Prove this identity with a combinatorial argument

Consider $n$ groups of $k$ objects. The quantity ${n\choose i}{ki\choose j}$ represents the number of ways to choose $i$ of the groups, then select $j$ objects from the chosen groups. By inclusion-exclusion, the left hand side is the number of ways to choose $j$ objects total from a collection of $n$ groups of $k$ objects, such that each group has at least one object selected from it. It is not hard to see the right hand side counts the same thing.

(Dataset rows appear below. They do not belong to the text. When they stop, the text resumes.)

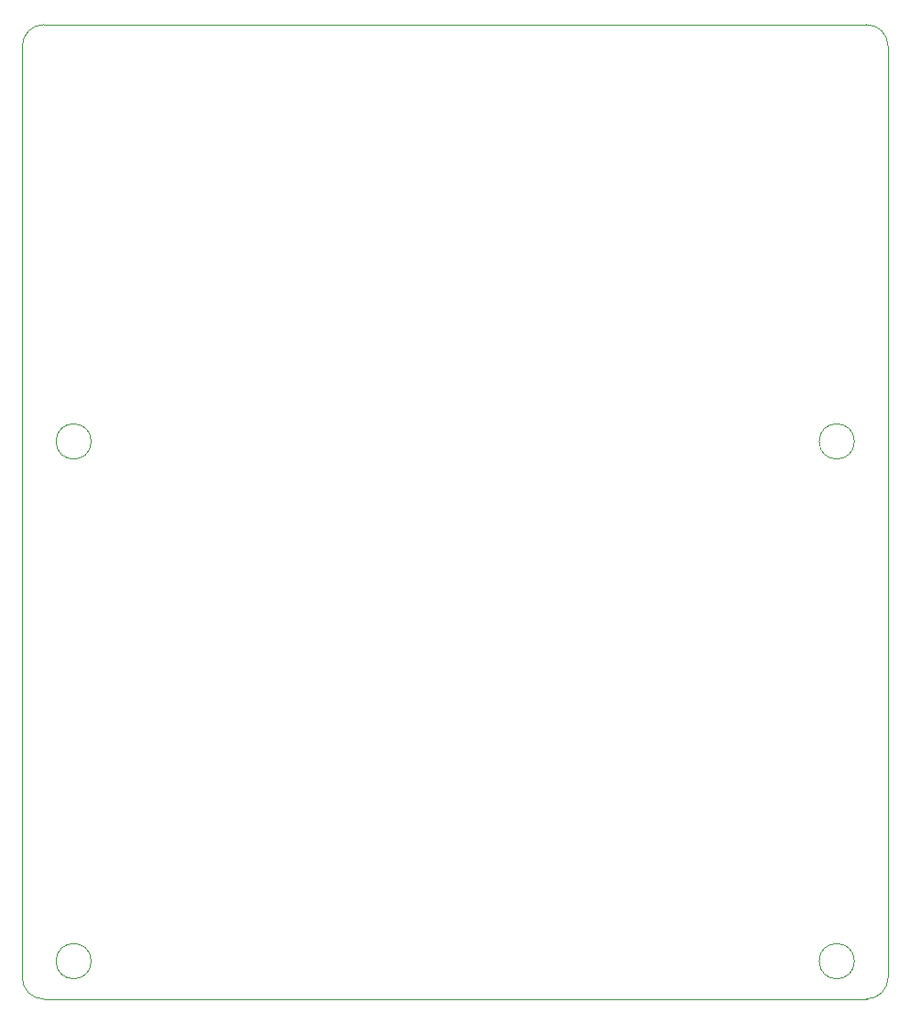
<source format=gbr>
%TF.GenerationSoftware,KiCad,Pcbnew,9.0.6*%
%TF.CreationDate,2025-12-04T23:30:10-05:00*%
%TF.ProjectId,FinalProjectPCB,46696e61-6c50-4726-9f6a-656374504342,rev?*%
%TF.SameCoordinates,Original*%
%TF.FileFunction,Profile,NP*%
%FSLAX46Y46*%
G04 Gerber Fmt 4.6, Leading zero omitted, Abs format (unit mm)*
G04 Created by KiCad (PCBNEW 9.0.6) date 2025-12-04 23:30:10*
%MOMM*%
%LPD*%
G01*
G04 APERTURE LIST*
%TA.AperFunction,Profile*%
%ADD10C,0.100000*%
%TD*%
G04 APERTURE END LIST*
D10*
X150500000Y-82500000D02*
G75*
G02*
X152500000Y-84500000I0J-2000000D01*
G01*
X78875000Y-169000000D02*
G75*
G02*
X75625000Y-169000000I-1625000J0D01*
G01*
X75625000Y-169000000D02*
G75*
G02*
X78875000Y-169000000I1625000J0D01*
G01*
X78875000Y-121000000D02*
G75*
G02*
X75625000Y-121000000I-1625000J0D01*
G01*
X75625000Y-121000000D02*
G75*
G02*
X78875000Y-121000000I1625000J0D01*
G01*
X74500000Y-172500000D02*
G75*
G02*
X72500000Y-170500000I0J2000000D01*
G01*
X149375000Y-169000000D02*
G75*
G02*
X146125000Y-169000000I-1625000J0D01*
G01*
X146125000Y-169000000D02*
G75*
G02*
X149375000Y-169000000I1625000J0D01*
G01*
X152500000Y-170500000D02*
G75*
G02*
X150500000Y-172500000I-2000000J0D01*
G01*
X74500000Y-82500000D02*
X150500000Y-82500000D01*
X152500000Y-84500000D02*
X152500000Y-170500000D01*
X150500000Y-172500000D02*
X74500000Y-172500000D01*
X72500000Y-170500000D02*
X72500000Y-84500000D01*
X149375000Y-121000000D02*
G75*
G02*
X146125000Y-121000000I-1625000J0D01*
G01*
X146125000Y-121000000D02*
G75*
G02*
X149375000Y-121000000I1625000J0D01*
G01*
X72500000Y-84500000D02*
G75*
G02*
X74500000Y-82500000I2000000J0D01*
G01*
M02*

</source>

This problem also has an algebraic proof which I submit for enrichment. Suppose we seek to evaluate

$$\sum_{q=0}^n (-1)^{n-q} {n\choose q} {kq\choose j}.$$

We introduce

$${kq\choose j} = \frac{1}{2\pi i} \int_{|z|=\epsilon} \frac{1}{z^{j+1}} (1+z)^{kq} \; dz.$$

With $j$ non-negative this integral correctly represents the binomial coefficient and vanishes when $j$ is out of range. We then get for the sum

$$\frac{1}{2\pi i} \int_{|z|=\epsilon} \frac{1}{z^{j+1}} \sum_{q=0}^n {n\choose q} (-1)^{n-q} (1+z)^{kq} \; dz \\ = \frac{1}{2\pi i} \int_{|z|=\epsilon} \frac{1}{z^{j+1}} (-1+(1+z)^k)^n \; dz.$$

This is

$$[z^j] \left({k\choose 1}z + {k\choose 2}z^2 + \cdots + {k\choose k}z^k\right)^n.$$

The first power of $z$ that occurs here is $z^n$ so the value is zero for $j\lt n.$ Moreover the coefficient on $z^n$ can only be achieved in one way, namely by taking the first term of the sum being exponentiated. This has coefficient $k$ so the answer for $j=n$ is $$k^n.$$

Remark. We can use this technique for larger values of $j.$ For example we get for $j=n+2$ the result

$${n\choose 1} k^{n-1} {k\choose 3} + {n\choose 2} k^{n-2} {k\choose 2}^2.$$